── Zitierter Text ──

Dass Orbán Simion jetzt öffentlich unterstützt ist bemerkenswert. Und gefährlich. Die antiwestliche Achse wächst – Für Orbán geht es wohl aber derzeit mehr um den verzweifelten Machterhalt in Ungarn. Die Opposition kommt in Umfragen auf eine deutliche Mehrheit und der Kulturkampf will nicht mehr so wirklich in der Bevölkerung greifen – deshalb auch mutmaßlich Aufrüstung des Kampfes. Es geht für die FIDESZ um um mehr als nur die Regierung: Zahlreichen Günstlingen sowie Orbán selbst drohen Gefägnisstrafen, sollte eine neue Regierung an die Macht kommen.

───

Arbeitsanweisungen |
[a] Schreib einen Abschnitt aus dem zitierten Text über Orbán wortgetreu ab. Fang bei den Worten "Dass Orbán Simion" an und hör nach "die Macht kommen." auf.
[b] Wie schneidet laut dem zitierten Text über Orbán die Opposition in Umfragen ab?
[c] Führe den zitierten Text über Orbán und die FIDESZ nach seinem letzten Satz weiter.

── Gezeigte Datensätze ──

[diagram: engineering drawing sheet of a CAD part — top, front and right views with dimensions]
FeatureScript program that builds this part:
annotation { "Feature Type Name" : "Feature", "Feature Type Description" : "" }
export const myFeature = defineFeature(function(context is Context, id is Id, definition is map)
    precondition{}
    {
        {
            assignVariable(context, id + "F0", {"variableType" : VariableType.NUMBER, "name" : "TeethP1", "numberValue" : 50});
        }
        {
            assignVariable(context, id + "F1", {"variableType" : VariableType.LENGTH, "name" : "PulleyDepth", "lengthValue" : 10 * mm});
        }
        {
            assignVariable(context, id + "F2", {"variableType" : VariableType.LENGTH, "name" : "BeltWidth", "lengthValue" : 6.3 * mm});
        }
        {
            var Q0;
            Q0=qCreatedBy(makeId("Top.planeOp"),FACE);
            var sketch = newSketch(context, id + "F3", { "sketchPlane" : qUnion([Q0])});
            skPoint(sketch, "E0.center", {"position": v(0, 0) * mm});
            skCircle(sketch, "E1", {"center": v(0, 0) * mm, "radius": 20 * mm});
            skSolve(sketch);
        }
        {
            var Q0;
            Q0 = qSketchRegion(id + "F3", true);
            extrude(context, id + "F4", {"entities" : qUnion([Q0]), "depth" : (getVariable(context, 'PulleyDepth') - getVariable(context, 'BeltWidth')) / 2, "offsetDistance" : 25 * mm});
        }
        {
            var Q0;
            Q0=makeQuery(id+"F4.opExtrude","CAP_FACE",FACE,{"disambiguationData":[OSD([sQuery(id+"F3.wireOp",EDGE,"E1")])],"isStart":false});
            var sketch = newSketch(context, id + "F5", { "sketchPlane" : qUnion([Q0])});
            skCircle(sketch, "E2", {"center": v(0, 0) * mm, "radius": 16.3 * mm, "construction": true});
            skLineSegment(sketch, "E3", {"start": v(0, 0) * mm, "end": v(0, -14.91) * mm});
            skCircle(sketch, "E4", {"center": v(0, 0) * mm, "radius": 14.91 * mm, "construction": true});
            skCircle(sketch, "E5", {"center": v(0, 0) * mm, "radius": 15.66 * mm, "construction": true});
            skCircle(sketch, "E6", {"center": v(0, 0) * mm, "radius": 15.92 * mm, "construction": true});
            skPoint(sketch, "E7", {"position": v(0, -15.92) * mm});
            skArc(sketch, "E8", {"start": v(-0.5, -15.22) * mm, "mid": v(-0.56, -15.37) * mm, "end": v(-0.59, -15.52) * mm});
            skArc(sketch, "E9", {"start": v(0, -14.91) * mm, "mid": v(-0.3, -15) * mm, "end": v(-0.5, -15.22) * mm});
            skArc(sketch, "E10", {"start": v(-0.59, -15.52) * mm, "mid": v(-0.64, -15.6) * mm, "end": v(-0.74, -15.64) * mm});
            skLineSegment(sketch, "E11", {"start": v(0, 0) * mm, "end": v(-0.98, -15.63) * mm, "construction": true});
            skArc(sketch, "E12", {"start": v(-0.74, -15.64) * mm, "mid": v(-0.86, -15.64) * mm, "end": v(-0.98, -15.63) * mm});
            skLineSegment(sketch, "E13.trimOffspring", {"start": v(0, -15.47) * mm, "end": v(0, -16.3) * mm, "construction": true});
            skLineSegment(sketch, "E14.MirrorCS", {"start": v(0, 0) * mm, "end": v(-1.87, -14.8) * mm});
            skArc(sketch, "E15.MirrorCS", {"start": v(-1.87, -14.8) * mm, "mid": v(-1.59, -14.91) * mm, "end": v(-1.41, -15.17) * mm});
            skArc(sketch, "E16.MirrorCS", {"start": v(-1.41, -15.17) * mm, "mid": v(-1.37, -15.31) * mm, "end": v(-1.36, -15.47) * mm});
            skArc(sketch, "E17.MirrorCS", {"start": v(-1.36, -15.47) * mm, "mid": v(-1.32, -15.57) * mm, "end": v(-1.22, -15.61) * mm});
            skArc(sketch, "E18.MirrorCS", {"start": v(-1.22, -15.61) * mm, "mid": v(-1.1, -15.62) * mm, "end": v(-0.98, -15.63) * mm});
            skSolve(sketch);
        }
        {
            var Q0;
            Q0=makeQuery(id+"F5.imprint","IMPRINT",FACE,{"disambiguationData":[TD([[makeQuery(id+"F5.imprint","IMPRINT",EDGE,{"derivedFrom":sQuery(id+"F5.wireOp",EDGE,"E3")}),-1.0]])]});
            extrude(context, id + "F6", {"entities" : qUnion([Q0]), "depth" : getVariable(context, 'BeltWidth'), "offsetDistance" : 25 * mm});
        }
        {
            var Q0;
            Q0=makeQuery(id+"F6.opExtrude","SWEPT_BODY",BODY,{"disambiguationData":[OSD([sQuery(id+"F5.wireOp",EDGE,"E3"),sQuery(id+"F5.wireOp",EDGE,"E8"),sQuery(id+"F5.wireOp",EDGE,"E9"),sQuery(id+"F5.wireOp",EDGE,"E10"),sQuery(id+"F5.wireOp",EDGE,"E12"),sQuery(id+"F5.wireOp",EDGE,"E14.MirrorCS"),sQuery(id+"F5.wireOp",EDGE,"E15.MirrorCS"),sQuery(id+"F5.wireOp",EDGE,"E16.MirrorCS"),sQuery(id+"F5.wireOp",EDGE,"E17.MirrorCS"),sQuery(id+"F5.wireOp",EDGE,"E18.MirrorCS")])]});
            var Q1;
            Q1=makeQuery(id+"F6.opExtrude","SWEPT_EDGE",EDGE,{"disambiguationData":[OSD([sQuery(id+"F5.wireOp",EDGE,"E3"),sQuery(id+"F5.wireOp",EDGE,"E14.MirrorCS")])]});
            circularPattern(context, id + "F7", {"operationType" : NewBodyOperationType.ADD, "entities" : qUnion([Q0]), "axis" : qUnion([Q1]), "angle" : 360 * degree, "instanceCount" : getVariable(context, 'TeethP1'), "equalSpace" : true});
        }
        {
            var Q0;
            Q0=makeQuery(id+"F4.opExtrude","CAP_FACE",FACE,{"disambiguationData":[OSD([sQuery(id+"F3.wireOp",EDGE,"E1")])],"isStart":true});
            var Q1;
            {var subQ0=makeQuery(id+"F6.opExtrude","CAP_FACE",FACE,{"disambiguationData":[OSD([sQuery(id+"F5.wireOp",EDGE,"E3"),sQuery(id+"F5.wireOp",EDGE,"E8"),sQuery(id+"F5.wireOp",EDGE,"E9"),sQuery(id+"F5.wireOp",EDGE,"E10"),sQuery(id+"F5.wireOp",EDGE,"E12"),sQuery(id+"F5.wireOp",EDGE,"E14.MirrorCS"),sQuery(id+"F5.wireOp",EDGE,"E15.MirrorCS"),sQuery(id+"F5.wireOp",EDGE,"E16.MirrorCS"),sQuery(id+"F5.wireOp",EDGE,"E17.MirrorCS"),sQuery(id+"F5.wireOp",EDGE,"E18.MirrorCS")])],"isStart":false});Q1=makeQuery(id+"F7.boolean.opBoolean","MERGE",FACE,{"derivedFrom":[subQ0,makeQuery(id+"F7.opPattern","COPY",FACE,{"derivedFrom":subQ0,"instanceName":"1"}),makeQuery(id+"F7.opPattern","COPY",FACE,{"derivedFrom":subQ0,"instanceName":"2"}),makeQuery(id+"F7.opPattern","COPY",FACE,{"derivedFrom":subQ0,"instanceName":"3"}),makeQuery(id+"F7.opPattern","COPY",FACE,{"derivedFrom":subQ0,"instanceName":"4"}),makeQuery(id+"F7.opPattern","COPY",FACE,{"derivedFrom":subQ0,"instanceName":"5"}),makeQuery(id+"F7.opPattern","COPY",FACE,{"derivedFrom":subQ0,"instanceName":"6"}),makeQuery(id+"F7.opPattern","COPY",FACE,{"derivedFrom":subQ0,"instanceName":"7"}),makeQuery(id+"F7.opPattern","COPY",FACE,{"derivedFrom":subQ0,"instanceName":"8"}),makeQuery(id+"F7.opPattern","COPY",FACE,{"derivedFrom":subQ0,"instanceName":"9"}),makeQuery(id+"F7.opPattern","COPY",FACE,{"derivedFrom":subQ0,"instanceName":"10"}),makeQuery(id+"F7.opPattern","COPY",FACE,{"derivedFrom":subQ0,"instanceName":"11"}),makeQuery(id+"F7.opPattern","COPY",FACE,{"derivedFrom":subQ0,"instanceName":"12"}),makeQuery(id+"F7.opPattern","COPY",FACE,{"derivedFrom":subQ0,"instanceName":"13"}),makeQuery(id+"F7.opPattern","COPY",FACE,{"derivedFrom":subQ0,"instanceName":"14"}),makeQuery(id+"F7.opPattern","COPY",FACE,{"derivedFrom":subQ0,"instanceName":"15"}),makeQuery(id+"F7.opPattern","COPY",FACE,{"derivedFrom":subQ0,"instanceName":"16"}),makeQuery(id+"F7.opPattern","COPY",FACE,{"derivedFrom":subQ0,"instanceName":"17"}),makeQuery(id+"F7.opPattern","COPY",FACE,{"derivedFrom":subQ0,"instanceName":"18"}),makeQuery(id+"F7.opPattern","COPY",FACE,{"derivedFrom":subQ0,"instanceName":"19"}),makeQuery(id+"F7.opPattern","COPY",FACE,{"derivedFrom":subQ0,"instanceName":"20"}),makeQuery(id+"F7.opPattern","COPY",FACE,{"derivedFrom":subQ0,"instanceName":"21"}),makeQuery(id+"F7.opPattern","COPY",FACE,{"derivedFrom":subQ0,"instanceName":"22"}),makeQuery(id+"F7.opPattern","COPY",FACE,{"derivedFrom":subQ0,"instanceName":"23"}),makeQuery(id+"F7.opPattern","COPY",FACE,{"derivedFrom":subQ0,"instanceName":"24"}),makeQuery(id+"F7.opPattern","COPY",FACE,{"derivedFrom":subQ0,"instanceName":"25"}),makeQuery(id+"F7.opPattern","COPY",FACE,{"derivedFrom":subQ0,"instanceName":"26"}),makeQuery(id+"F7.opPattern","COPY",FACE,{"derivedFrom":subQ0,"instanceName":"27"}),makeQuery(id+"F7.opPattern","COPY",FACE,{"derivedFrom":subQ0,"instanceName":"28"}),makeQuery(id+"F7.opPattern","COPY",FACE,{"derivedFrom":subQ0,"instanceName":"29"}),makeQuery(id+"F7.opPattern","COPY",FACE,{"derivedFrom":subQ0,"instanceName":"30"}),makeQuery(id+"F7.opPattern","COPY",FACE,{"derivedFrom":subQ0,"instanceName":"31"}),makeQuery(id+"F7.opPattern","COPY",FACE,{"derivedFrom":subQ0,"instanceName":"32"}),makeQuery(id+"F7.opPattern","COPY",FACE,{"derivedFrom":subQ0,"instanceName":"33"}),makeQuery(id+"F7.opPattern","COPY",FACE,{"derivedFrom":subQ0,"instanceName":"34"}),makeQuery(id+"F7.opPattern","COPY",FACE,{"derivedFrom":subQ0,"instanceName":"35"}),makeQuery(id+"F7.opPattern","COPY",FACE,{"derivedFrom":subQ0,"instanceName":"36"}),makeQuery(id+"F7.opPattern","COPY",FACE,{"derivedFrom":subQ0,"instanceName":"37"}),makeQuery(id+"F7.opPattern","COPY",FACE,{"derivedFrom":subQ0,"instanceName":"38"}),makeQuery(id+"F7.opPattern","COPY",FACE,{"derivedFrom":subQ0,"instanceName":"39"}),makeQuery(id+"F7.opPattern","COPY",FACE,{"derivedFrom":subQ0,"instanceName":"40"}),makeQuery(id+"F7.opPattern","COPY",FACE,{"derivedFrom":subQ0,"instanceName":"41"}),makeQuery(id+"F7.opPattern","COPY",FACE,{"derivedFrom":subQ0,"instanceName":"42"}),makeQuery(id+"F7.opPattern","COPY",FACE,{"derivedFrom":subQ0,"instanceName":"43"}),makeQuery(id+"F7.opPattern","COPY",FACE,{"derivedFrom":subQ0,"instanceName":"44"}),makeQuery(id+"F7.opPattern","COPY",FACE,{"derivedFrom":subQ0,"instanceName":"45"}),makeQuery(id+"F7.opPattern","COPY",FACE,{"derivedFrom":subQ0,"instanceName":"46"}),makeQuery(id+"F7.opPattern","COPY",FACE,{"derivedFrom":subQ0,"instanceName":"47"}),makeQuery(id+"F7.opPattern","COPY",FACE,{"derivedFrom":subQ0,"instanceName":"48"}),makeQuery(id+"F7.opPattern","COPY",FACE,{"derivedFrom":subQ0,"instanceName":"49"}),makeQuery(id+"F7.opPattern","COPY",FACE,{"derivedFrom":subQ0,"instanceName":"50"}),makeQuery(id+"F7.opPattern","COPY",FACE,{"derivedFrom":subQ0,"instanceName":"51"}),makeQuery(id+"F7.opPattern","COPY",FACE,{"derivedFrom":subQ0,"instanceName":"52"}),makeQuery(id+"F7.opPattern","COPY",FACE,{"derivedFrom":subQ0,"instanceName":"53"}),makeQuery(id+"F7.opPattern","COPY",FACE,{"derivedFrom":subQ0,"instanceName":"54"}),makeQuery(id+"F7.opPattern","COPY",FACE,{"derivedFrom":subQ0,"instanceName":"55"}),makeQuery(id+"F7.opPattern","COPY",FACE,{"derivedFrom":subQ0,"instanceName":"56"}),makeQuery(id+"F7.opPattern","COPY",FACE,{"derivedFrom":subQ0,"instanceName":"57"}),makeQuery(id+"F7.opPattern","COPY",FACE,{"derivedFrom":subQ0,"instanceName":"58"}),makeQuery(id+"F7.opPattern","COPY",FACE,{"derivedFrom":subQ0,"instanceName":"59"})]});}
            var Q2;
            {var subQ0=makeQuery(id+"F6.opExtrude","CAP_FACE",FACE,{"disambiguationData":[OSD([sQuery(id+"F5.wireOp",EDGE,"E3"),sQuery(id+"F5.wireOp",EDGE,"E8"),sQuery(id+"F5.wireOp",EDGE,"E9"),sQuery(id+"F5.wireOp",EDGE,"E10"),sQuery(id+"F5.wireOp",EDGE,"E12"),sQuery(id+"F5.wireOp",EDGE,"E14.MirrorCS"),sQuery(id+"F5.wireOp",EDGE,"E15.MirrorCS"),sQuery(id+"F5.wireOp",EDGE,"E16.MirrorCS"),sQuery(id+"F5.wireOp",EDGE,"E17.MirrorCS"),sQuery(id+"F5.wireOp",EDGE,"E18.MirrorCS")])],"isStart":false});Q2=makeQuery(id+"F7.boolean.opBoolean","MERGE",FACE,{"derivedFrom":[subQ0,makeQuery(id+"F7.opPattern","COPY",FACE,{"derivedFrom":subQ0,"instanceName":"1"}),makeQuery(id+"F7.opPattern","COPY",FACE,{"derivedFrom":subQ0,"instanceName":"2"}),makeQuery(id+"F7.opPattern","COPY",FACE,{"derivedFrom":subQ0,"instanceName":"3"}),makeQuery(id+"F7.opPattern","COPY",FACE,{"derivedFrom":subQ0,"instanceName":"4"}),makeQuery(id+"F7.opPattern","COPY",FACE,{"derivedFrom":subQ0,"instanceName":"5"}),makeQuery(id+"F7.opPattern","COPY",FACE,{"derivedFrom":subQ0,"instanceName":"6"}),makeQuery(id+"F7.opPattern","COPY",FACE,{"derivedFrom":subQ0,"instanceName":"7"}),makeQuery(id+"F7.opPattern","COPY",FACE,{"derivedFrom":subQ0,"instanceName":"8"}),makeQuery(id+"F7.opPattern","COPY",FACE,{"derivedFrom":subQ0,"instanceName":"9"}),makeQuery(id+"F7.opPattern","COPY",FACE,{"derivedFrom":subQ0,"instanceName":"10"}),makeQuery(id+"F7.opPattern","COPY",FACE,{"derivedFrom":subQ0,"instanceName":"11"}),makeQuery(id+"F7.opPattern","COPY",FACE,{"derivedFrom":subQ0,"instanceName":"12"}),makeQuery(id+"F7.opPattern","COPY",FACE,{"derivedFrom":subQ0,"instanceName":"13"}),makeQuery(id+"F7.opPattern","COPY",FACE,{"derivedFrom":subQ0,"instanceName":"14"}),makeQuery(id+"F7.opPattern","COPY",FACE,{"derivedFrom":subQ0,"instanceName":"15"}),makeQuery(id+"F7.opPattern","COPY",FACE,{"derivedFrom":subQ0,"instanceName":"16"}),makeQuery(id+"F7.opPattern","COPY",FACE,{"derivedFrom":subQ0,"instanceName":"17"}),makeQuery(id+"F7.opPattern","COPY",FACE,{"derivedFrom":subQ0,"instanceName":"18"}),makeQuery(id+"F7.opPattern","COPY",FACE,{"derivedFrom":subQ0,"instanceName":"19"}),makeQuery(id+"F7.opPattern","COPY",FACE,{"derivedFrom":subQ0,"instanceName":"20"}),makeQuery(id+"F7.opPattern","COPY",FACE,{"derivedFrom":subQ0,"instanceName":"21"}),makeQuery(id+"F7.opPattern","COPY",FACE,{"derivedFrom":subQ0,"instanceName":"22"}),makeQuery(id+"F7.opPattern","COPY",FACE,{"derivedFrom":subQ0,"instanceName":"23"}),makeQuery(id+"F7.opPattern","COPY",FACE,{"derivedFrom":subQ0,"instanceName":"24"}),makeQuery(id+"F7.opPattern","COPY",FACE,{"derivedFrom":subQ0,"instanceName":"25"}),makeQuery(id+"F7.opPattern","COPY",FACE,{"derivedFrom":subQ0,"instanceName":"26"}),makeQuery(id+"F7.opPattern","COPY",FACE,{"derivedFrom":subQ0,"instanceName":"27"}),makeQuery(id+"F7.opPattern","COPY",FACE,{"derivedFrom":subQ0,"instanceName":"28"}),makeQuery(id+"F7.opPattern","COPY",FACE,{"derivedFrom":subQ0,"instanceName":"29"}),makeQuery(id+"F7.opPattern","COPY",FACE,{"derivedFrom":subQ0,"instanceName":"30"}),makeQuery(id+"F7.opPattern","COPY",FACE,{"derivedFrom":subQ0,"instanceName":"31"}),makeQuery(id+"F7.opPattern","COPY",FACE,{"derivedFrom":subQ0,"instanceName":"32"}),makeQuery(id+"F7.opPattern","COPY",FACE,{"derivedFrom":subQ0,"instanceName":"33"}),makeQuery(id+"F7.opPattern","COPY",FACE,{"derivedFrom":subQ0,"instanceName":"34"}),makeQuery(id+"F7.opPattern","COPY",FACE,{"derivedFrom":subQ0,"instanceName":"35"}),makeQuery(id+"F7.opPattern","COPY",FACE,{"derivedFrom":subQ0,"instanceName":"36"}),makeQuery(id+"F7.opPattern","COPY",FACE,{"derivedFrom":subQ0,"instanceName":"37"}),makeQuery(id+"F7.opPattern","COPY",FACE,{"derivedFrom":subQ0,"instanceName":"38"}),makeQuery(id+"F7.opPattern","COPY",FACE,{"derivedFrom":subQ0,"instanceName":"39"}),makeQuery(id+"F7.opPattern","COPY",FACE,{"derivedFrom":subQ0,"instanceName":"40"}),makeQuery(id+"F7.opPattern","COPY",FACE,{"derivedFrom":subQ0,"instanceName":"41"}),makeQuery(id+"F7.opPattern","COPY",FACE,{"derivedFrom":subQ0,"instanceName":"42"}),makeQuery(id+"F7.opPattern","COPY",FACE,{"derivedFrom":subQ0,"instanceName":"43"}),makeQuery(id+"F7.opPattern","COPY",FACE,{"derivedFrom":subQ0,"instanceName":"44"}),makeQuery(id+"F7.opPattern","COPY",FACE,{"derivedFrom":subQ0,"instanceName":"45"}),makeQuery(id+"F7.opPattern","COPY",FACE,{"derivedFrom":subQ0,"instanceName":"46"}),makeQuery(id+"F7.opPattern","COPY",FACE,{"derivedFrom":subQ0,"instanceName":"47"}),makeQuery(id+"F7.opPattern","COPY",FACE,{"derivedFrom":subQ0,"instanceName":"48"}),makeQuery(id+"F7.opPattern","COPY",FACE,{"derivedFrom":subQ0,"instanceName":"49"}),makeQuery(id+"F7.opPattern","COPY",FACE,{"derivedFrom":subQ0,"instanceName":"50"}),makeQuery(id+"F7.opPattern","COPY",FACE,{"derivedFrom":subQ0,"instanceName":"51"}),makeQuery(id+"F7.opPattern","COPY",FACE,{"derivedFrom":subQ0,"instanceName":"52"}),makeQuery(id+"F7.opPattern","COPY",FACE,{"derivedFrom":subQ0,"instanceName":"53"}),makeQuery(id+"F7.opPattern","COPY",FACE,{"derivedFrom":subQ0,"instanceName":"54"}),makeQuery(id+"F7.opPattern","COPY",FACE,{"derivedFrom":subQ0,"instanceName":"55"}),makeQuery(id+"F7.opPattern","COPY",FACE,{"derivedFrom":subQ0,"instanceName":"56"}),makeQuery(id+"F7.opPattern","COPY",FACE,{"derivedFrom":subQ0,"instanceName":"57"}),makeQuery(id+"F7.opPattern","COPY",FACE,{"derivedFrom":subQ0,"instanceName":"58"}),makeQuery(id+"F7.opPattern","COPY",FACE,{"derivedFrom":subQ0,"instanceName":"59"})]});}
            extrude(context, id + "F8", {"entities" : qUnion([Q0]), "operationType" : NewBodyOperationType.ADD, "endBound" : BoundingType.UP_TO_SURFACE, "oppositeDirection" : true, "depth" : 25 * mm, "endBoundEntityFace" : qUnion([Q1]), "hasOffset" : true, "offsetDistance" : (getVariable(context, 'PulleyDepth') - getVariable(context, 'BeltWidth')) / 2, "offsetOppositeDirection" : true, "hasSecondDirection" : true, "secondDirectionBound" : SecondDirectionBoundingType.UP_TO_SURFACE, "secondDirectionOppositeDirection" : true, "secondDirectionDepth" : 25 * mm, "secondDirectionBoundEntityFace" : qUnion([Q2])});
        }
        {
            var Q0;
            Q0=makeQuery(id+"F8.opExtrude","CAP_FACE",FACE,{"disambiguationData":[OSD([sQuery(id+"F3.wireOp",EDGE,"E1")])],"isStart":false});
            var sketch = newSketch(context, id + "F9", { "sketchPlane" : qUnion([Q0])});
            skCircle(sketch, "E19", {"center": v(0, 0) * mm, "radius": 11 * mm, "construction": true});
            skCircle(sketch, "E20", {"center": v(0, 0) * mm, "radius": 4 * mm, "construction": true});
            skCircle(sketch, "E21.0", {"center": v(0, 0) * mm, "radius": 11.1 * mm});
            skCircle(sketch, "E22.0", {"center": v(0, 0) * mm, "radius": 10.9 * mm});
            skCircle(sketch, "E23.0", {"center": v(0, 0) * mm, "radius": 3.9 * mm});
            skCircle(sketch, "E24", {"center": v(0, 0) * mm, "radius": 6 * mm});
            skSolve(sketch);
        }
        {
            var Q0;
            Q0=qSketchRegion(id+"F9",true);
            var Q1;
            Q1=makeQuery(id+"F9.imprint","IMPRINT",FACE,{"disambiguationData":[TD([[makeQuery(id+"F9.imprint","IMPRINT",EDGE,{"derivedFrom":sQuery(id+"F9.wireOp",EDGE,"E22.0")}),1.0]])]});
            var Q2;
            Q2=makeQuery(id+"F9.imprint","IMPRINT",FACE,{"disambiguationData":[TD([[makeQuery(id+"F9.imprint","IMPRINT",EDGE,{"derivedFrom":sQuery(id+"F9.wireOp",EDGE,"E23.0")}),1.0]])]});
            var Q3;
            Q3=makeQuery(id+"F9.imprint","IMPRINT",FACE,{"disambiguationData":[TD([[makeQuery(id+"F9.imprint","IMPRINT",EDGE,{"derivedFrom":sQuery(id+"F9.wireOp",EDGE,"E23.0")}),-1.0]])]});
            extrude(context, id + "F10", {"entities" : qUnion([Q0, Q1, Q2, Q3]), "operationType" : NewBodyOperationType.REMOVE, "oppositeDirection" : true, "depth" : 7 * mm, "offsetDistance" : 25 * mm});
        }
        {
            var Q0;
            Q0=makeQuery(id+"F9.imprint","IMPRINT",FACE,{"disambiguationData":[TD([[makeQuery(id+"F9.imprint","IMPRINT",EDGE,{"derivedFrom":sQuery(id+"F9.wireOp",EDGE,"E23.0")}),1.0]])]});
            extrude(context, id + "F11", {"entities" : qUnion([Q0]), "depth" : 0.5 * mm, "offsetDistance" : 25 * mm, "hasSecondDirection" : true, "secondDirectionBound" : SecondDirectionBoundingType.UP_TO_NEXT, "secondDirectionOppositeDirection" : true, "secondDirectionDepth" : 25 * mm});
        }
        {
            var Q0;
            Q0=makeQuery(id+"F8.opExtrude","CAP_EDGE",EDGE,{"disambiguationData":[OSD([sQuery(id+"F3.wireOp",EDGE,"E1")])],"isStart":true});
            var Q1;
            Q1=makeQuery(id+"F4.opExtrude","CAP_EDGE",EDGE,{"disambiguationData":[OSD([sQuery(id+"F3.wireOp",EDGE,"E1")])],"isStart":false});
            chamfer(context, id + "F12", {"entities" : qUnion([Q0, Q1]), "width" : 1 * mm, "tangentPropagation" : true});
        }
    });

───

Die Ergebnisse |
[a]
Dass Orbán Simion jetzt öffentlich unterstützt ist bemerkenswert. Und gefährlich. Die antiwestliche Achse wächst – Für Orbán geht es wohl aber derzeit mehr um den verzweifelten Machterhalt in Ungarn. Die Opposition kommt in Umfragen auf eine deutliche Mehrheit und der Kulturkampf will nicht mehr so wirklich in der Bevölkerung greifen – deshalb auch mutmaßlich Aufrüstung des Kampfes. Es geht für die FIDESZ um um mehr als nur die Regierung: Zahlreichen Günstlingen sowie Orbán selbst drohen Gefägnisstrafen, sollte eine neue Regierung an die Macht kommen.

[b] Sie kommt auf eine deutliche Mehrheit.

[c]
Ein Dankeschön aus Bukarest
Simion schrieb auf X:
„Danke für die große Botschaft, Viktor Orbán! Wir müssen den Kampf gemeinsam gewinnen. Jetzt ist die Zeit, für ein Europa der Nationen zu kämpfen.“
Orbán habe, so Simion weiter, „vollkommen recht“.
Die Botschaft: Zwei Männer, zwei Länder, ein Ziel – Europa umbauen. Von innen.

Kein Einzelfall
Orbáns Auftritt in Tihany ist Teil einer Strategie. Erst vor kurzem präsentierte er eine eigene Theorie, wonach Ungarn absichtlich zum „Failed State“ erklärt werden solle – um den Weg für den EU-Beitritt der Ukraine frei zu machen.
Dass er nun auch einen Mann wie Simion stützt – trotz dessen ausgesproche antidemokratischer Richtung – passt ins Bild. Orbán sucht keine Partner auf dem Papier. Er sucht Mitstreiter für seinen ideologischen Umbau Europas. Orbán umarmt einen Mann, der Ungarn lange als Feind behandelte. Simion revanchiert sich mit Kampfparolen. Und Europa schaut zu.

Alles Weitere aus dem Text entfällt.